### Crime in Chicago

The Chicago Police Department makes details of all of its incidents available. For each one, there’s a record describing what kind of incident and crime it was, where it took place (thinly anonymized), and when it happened.

This data is available for more than a decade’s worth of crimes (a big file!) but I’ve used one subset of just over a month as a working dataset. What sorts of things can be learned from such data? One research project looked at seasonal patterns, and discovered that there are strong and consistent patterns over time.

I’m more interested in this dataset as a publicly available example of the kind of information that might be collected about terrorist incidents, IED explosions, and the like. Such data is of mixed type: some fields are numeric, others (times and dates) are cyclic, and still others are textual. So it’s not straightforward to apply knowledge discovery algorithms to them.

In what follows, I’m using a hashing technique to deal with the non-numeric fields, z-scoring to treat variation in each attribute as equally significant, and singular value decomposition to project the data into lower dimensions and to visualize it. To help understand which attributes are making an interesting difference, the resulting plot can be overlaid so that the colour of each point corresponds to the value of that particular attribute for the record corresponding to that point. (In an earlier post, I did a similar analysis for the complete START set of terrorist attacks.)

Incidents are labelled with the physical coordinates of where they took place, so one way to visualize the data is to plot each of the attributes against position. Here is a figure showing the distribution on incidents in space, labelled their FBI crime descriptor:

There are patterns to be seen, but they are weak and hard to pick out.

The advantage of clustering using singular value decomposition (SVD) is that we can see the effects of all of the attributes on which incidents resemble others, without having to know anything in advance about the signficance of any one of them.

Here’s the clustering derived from SVD:

Clustering of all incidents derived from SVD

It’s clear from this figure that there are clusters, i.e. not all crimes are one-offs, nor are all crimes essentially the same. But what properties of these incidents accounts for the 7 or so strong clusters? That’s where being able to overlay single attributes on the clusters can help.

For example, if we overlay time of day on the clustering like this:

Clusters overlaid with time of day

we see that time of day is somehow orthogonal to the clustering — it has some relevance, but each of the clusters has the same internal structure with respect to time. So this doesn’t help to explain the clustering but it does suggest that there is deeper structure that is connected to time.

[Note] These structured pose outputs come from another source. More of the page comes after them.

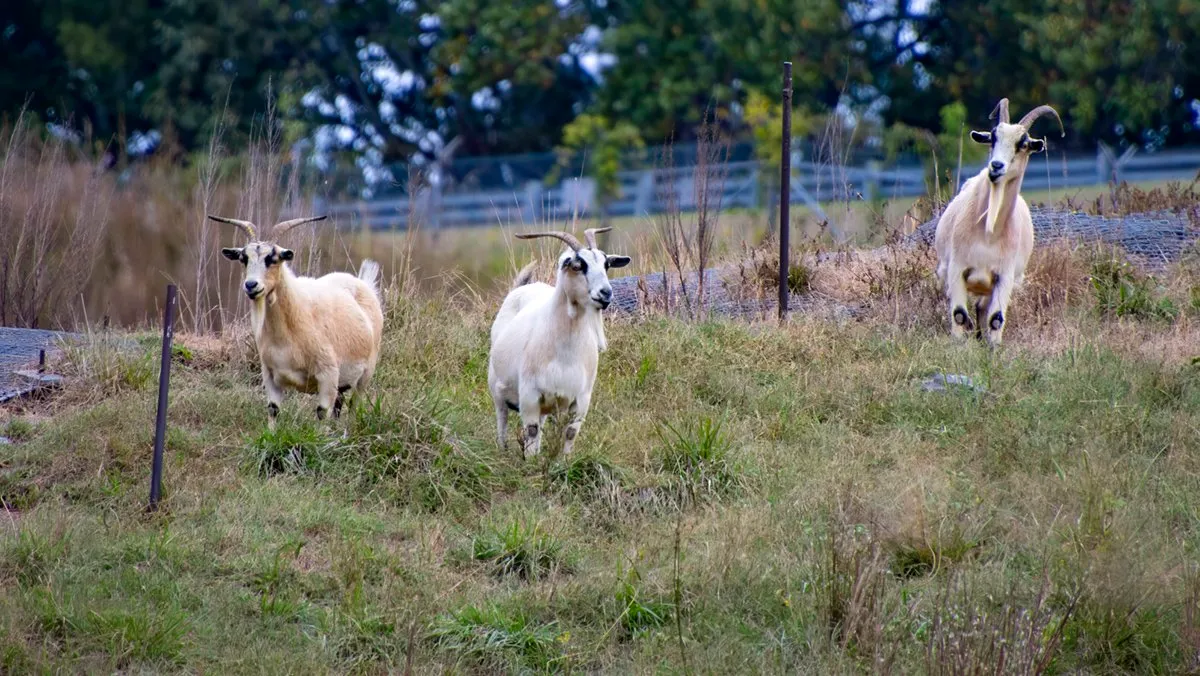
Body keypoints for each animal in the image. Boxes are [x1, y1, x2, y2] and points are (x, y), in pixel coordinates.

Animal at [212, 214, 384, 430]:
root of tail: (364, 284)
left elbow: (321, 412)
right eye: (244, 258)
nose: (251, 285)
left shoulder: (328, 375)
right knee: (340, 405)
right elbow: (273, 409)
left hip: (366, 373)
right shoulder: (270, 375)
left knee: (353, 405)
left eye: (273, 259)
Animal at [487, 227, 631, 459]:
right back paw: (503, 451)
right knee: (502, 420)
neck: (565, 353)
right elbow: (531, 431)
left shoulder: (580, 399)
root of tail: (522, 288)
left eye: (606, 264)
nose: (606, 293)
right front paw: (532, 464)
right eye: (577, 265)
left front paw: (561, 463)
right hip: (497, 387)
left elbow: (570, 433)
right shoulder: (529, 395)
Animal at [934, 98, 1064, 345]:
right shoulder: (957, 268)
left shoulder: (1005, 276)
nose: (996, 166)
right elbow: (958, 315)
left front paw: (992, 346)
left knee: (983, 309)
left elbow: (996, 319)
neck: (989, 234)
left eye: (1023, 143)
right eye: (993, 137)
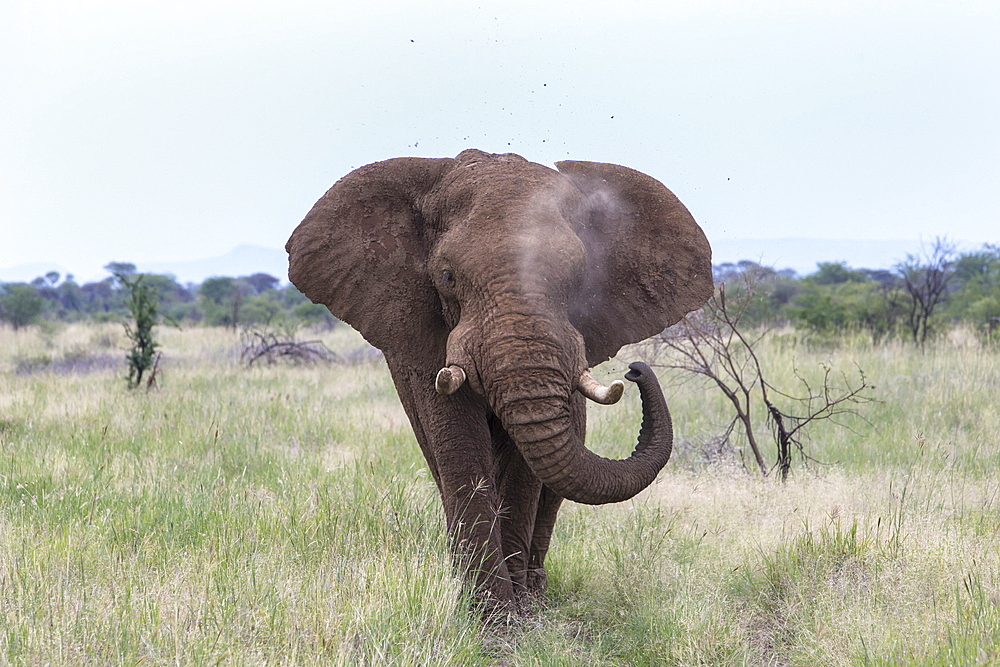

On the other hand, if we overlay the clustering with whether or not it led to an arrest:

Clustering overlaid with arrests

we see that arrested or not plays a major differentiating role in the clustering. Similarly, if we overlay whether or not the incident was domestic:

Clustering overlaid with domestic or not

we see that this also makes a big difference in the clustering.

If we overlay with the primary description of the incident:

Clustering overlaid with the primary classification of the incident.

then we see that another part of the clustering is explained. Notice that, while arrested or not varies from top to bottom, incident classification varies from left to right. In other words, macroscopically at least, there is no correlation between type of crime and arrest rate — they vary in an uncorrelated way — which is a good thing.

There’s a similar structure in the secondary crime description attribute:

Clustering overlaid with the secondary crime classification

We can get another sense of which attributes are driving the clustering by plotting the attributes, produced from the same SVD. In these plots, points far from the centre are more significant than those close to the centre, and those in the same direction from the centre are correlated. Furthermore, points representing incidents are “pulled” towards attributes for which they have large values. So this plot provides a sense of which attributes play the largest role in differentiating incidents, and how they fit together.

Variation among attributes aligned with variation among incidents

In fact, we can plot incidents and attributes in the same plot to make the connections obvious:

The relationship between attributes and incidents

This dataset also shows how difficult some of the problems of anomaly detection are. Suppose we wanted to answer the question: which incident was the most unusual in this dataset? The SVD provides a theoretically well-motivated answer: the one whose representative point is farthest from the origin. However, looking at the clustering, this theoretical answer seems rather weak.